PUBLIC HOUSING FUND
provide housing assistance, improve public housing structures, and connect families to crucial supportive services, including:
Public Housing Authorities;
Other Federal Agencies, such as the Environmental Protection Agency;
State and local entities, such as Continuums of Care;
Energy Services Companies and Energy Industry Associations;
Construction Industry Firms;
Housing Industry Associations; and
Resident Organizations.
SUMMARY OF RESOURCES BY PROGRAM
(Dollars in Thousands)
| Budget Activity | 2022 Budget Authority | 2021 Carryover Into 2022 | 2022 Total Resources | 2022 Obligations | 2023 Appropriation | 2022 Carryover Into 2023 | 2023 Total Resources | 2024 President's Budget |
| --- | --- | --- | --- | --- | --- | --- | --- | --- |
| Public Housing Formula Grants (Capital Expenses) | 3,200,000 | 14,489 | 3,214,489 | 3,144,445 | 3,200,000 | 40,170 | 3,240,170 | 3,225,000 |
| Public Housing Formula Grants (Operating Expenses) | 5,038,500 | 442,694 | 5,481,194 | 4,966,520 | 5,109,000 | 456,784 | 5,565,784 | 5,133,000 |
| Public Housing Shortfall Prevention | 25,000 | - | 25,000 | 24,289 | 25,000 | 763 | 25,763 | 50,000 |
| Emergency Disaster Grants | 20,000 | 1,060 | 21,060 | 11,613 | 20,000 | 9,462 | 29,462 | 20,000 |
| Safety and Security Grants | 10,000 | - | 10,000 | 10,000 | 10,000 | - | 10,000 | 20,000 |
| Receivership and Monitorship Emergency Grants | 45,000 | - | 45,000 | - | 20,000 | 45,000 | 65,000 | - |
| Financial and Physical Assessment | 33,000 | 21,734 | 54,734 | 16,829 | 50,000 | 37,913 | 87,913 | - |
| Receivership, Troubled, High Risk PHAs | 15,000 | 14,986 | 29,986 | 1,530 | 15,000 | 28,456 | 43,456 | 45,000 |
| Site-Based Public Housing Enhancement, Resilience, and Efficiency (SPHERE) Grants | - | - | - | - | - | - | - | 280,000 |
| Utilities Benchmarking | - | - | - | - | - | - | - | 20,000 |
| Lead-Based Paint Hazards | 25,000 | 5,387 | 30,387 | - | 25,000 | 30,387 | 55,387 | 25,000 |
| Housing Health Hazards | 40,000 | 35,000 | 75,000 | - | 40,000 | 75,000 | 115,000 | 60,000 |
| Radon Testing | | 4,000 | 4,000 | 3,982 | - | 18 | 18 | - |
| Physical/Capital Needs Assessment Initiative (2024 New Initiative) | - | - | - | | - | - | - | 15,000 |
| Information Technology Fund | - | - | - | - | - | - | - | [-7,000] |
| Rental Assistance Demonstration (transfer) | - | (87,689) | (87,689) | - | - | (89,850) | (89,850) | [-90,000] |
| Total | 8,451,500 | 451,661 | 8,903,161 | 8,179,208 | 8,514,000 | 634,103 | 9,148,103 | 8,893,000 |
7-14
...
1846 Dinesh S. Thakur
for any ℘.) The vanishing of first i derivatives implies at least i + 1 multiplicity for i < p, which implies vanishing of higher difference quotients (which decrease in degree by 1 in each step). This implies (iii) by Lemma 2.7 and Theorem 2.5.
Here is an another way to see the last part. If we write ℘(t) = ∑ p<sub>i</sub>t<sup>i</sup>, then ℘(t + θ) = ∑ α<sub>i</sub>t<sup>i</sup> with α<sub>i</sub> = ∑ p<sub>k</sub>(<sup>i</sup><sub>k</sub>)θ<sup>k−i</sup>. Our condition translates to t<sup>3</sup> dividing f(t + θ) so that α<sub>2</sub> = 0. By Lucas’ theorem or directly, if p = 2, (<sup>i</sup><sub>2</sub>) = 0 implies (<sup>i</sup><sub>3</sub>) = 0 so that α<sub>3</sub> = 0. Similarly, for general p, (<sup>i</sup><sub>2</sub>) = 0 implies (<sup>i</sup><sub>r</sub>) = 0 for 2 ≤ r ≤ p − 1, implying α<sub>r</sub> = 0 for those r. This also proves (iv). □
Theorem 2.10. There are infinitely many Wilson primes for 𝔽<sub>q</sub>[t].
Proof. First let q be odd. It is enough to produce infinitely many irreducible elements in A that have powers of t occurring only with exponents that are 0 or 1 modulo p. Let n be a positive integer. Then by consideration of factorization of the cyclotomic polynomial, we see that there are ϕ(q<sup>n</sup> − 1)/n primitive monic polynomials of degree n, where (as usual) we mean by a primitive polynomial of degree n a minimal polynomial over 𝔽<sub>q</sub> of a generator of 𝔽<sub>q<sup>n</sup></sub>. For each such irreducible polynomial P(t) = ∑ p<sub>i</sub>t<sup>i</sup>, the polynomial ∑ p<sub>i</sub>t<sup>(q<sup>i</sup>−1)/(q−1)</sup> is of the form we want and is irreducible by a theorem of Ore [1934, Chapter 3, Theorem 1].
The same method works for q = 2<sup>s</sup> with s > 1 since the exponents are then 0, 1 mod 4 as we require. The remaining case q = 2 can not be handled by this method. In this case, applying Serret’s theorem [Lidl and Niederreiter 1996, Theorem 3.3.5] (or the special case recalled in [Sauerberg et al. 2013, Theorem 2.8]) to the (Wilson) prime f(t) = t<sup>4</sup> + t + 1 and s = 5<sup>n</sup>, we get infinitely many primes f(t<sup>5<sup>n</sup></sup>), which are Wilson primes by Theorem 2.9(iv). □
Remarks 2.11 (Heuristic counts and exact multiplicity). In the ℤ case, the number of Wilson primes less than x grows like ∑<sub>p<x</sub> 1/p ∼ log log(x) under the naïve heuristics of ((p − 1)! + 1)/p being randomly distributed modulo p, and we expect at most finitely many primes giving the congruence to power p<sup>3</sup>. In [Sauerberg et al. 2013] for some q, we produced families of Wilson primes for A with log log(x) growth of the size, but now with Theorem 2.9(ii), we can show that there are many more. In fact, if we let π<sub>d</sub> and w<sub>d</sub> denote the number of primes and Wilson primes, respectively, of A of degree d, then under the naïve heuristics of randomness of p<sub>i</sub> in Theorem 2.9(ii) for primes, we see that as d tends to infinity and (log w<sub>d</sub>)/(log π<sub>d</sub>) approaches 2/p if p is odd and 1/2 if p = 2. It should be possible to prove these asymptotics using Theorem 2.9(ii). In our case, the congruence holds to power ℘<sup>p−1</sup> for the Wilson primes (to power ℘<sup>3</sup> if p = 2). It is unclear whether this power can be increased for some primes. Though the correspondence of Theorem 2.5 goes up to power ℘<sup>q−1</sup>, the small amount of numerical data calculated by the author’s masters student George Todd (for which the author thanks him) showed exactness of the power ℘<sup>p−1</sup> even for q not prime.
...
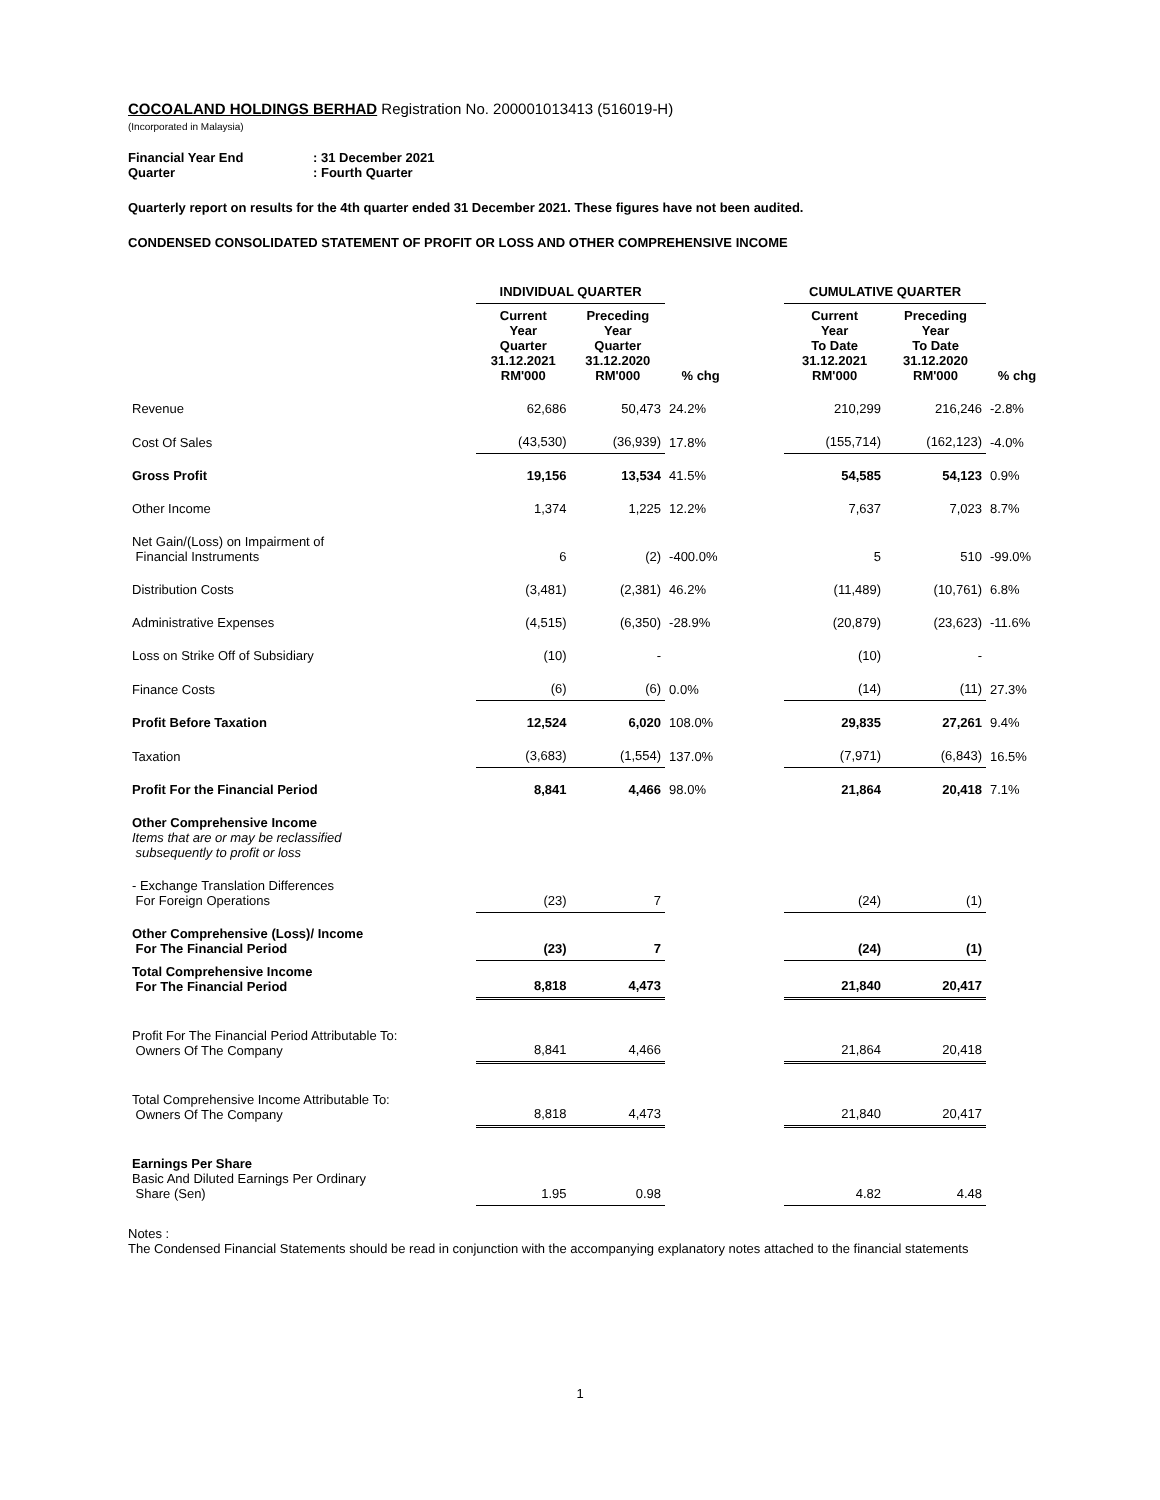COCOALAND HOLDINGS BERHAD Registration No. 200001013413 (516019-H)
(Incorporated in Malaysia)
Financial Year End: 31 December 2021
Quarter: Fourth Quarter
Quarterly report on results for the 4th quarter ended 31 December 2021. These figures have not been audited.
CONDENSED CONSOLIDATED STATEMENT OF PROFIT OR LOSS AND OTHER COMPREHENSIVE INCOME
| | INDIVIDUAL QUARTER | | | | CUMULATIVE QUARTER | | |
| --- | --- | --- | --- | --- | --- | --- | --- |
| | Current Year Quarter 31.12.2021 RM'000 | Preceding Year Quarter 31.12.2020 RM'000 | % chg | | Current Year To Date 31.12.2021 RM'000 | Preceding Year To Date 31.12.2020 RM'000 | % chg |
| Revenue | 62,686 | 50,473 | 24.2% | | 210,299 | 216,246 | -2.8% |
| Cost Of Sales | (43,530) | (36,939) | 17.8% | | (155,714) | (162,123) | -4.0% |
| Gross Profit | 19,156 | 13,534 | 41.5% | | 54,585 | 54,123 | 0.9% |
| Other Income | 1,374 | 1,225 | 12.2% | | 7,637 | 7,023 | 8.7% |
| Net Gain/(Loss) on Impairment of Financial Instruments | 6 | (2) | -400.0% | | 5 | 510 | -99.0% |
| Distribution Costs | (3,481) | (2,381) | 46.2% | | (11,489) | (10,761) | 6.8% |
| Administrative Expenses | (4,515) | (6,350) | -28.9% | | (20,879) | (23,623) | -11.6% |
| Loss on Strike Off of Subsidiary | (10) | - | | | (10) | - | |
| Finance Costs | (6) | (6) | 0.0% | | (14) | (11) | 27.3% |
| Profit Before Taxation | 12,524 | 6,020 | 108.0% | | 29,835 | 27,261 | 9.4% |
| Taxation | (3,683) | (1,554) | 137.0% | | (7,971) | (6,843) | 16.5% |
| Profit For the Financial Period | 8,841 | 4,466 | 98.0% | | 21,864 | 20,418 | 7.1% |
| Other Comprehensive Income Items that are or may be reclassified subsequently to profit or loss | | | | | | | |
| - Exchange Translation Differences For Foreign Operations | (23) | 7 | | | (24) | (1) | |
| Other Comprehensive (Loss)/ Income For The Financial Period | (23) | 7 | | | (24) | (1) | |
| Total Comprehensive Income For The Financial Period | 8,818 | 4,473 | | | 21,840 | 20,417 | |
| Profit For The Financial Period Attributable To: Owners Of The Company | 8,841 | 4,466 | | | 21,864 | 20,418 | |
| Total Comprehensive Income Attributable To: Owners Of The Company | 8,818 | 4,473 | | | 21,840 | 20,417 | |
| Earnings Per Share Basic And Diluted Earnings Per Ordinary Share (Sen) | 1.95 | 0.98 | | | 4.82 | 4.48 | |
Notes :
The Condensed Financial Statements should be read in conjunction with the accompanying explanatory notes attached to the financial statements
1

## [Aim of the exercise]
Give back, word for word, only the lines above from the line holding "Other Federal Agencies, such" to the line holding "43,456 | 45,000 |", both included.

## [Output for this task]
Other Federal Agencies, such as the Environmental Protection Agency;
State and local entities, such as Continuums of Care;
Energy Services Companies and Energy Industry Associations;
Construction Industry Firms;
Housing Industry Associations; and
Resident Organizations.
SUMMARY OF RESOURCES BY PROGRAM
(Dollars in Thousands)
| Budget Activity | 2022 Budget Authority | 2021 Carryover Into 2022 | 2022 Total Resources | 2022 Obligations | 2023 Appropriation | 2022 Carryover Into 2023 | 2023 Total Resources | 2024 President's Budget |
| --- | --- | --- | --- | --- | --- | --- | --- | --- |
| Public Housing Formula Grants (Capital Expenses) | 3,200,000 | 14,489 | 3,214,489 | 3,144,445 | 3,200,000 | 40,170 | 3,240,170 | 3,225,000 |
| Public Housing Formula Grants (Operating Expenses) | 5,038,500 | 442,694 | 5,481,194 | 4,966,520 | 5,109,000 | 456,784 | 5,565,784 | 5,133,000 |
| Public Housing Shortfall Prevention | 25,000 | - | 25,000 | 24,289 | 25,000 | 763 | 25,763 | 50,000 |
| Emergency Disaster Grants | 20,000 | 1,060 | 21,060 | 11,613 | 20,000 | 9,462 | 29,462 | 20,000 |
| Safety and Security Grants | 10,000 | - | 10,000 | 10,000 | 10,000 | - | 10,000 | 20,000 |
| Receivership and Monitorship Emergency Grants | 45,000 | - | 45,000 | - | 20,000 | 45,000 | 65,000 | - |
| Financial and Physical Assessment | 33,000 | 21,734 | 54,734 | 16,829 | 50,000 | 37,913 | 87,913 | - |
| Receivership, Troubled, High Risk PHAs | 15,000 | 14,986 | 29,986 | 1,530 | 15,000 | 28,456 | 43,456 | 45,000 |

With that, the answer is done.